- PROMPT: Pictures aside, repeat every record below exactly.

━━━━━ DATA RECORDS ━━━━━

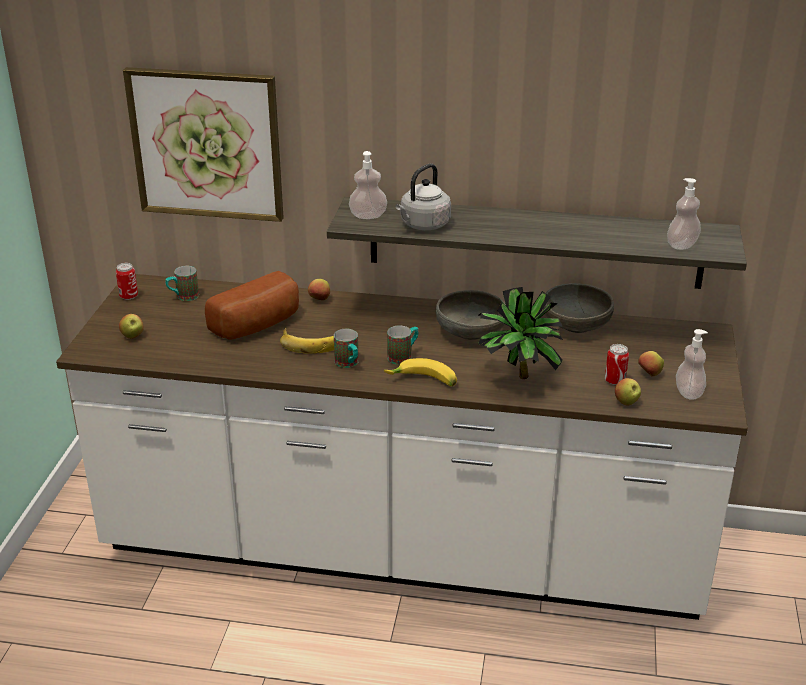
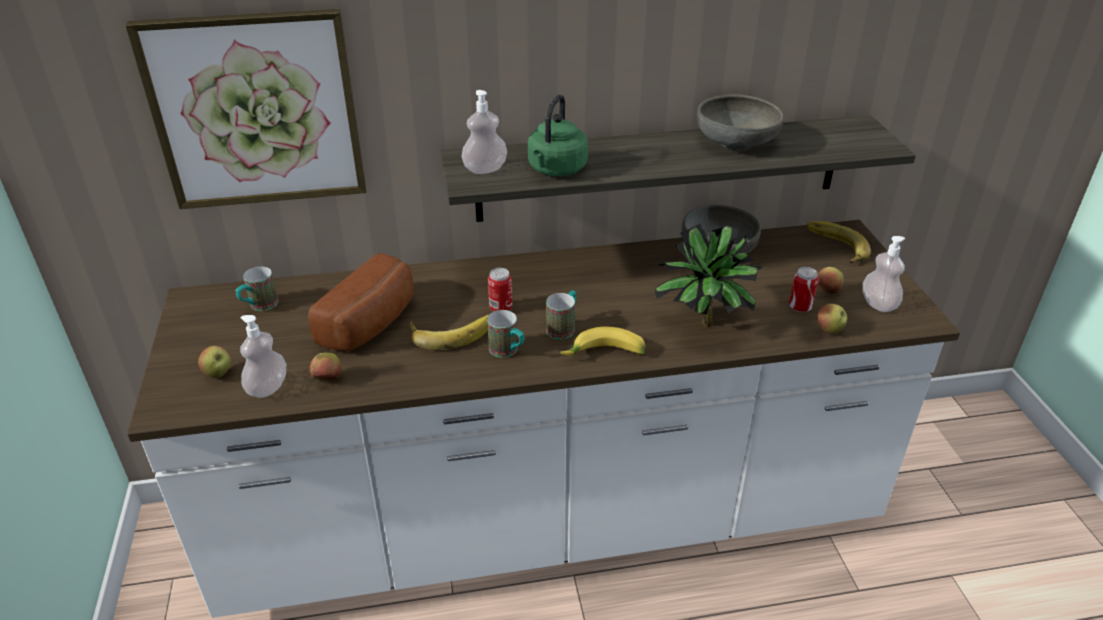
camera: 20 degrees left, 5 degrees up
can [116,263,138,300] -> can moved to [488,268,512,311]
apple [308,279,330,300] -> apple moved to [310,352,342,380]
grey kettle [395,164,451,230] -> green kettle [528,94,588,176]
grey bowl [436,290,506,340] -> grey bowl moved to [697,95,784,151]
soap dispenser [667,178,701,250] -> soap dispenser moved to [240,315,286,398]
none -> banana [807,221,871,263]

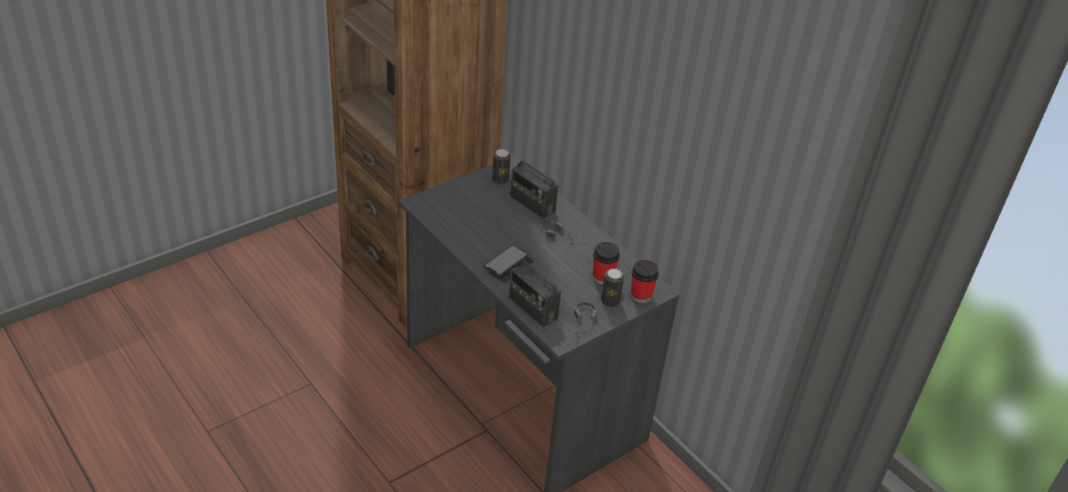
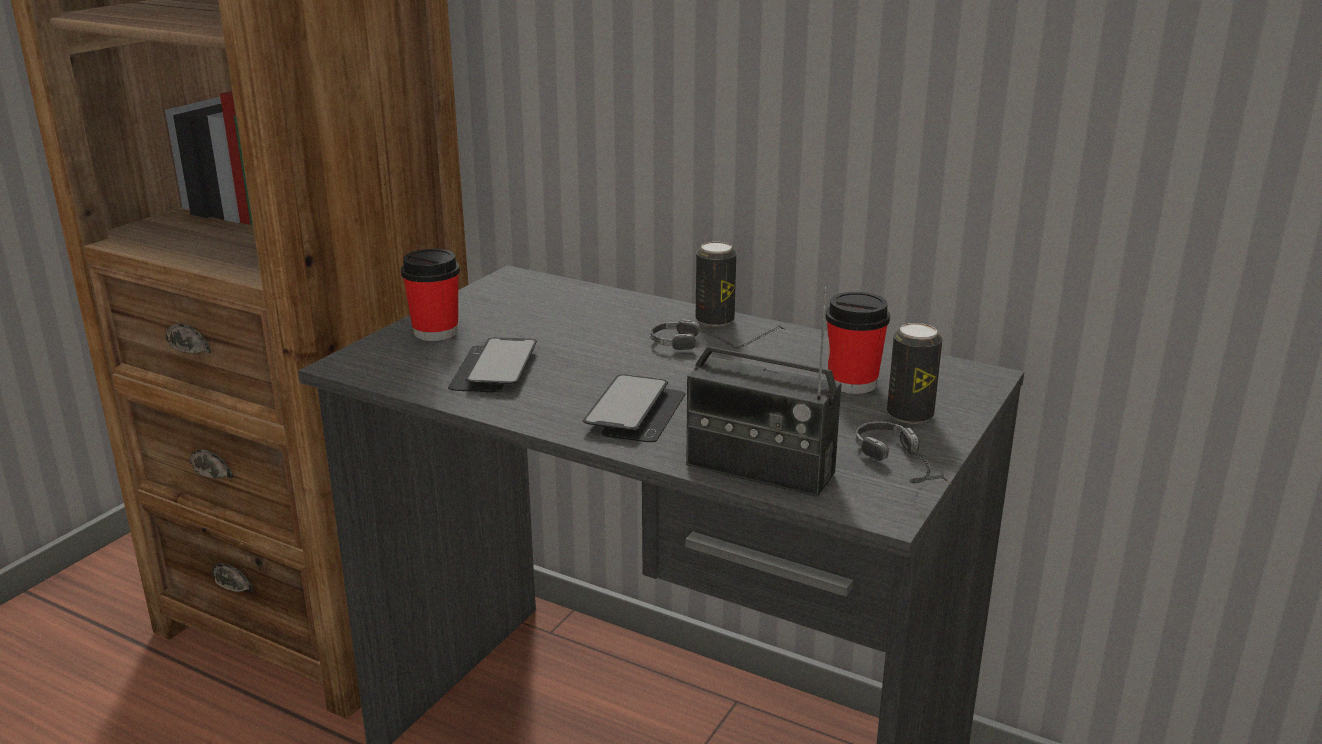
camera: 20 degrees left, 15 degrees down
can [492,149,511,184] -> can moved to [696,242,736,327]
radio [510,157,558,219] -> none
cup [631,260,659,303] -> cup moved to [401,249,460,341]
none -> phone [448,337,537,392]

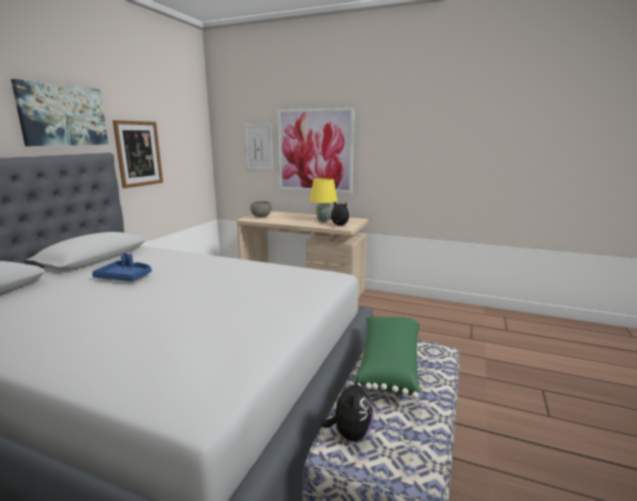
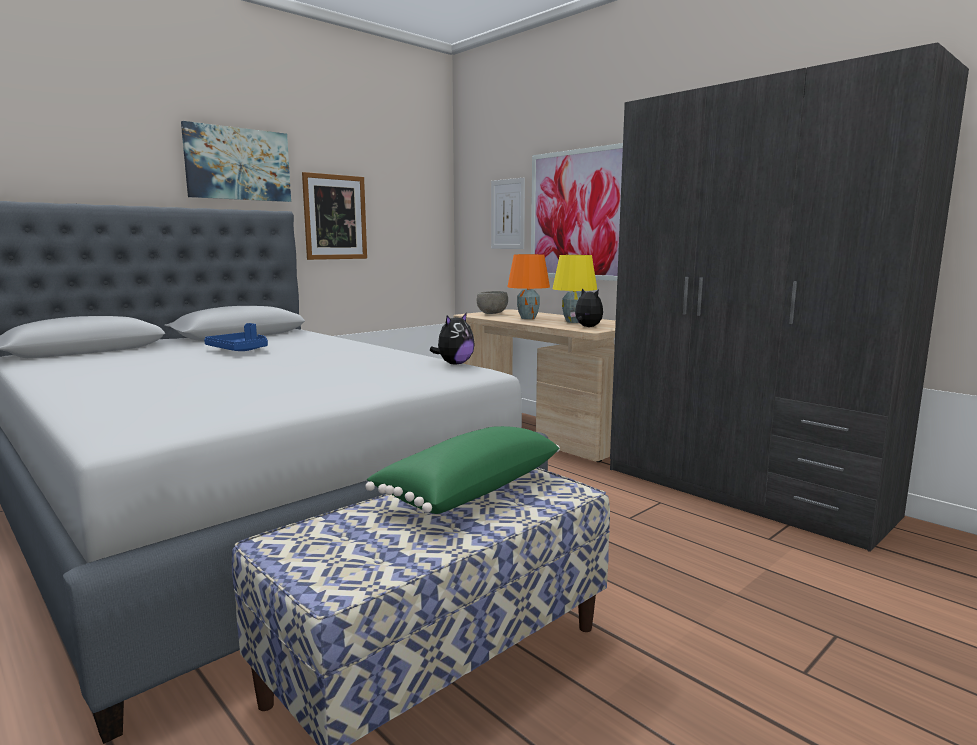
camera: 25 degrees right, 5 degrees down
plush toy [321,375,374,441] -> plush toy moved to [430,312,475,365]
none -> orange table lamp [507,254,550,319]
none -> grey wardrobe [610,42,969,552]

━━━━━

- TASK SOLUTION:
camera: 20 degrees left, 5 degrees up
can [116,263,138,300] -> can moved to [488,268,512,311]
apple [308,279,330,300] -> apple moved to [310,352,342,380]
grey kettle [395,164,451,230] -> green kettle [528,94,588,176]
grey bowl [436,290,506,340] -> grey bowl moved to [697,95,784,151]
soap dispenser [667,178,701,250] -> soap dispenser moved to [240,315,286,398]
none -> banana [807,221,871,263]

camera: 20 degrees left, 15 degrees down
can [492,149,511,184] -> can moved to [696,242,736,327]
radio [510,157,558,219] -> none
cup [631,260,659,303] -> cup moved to [401,249,460,341]
none -> phone [448,337,537,392]

camera: 25 degrees right, 5 degrees down
plush toy [321,375,374,441] -> plush toy moved to [430,312,475,365]
none -> orange table lamp [507,254,550,319]
none -> grey wardrobe [610,42,969,552]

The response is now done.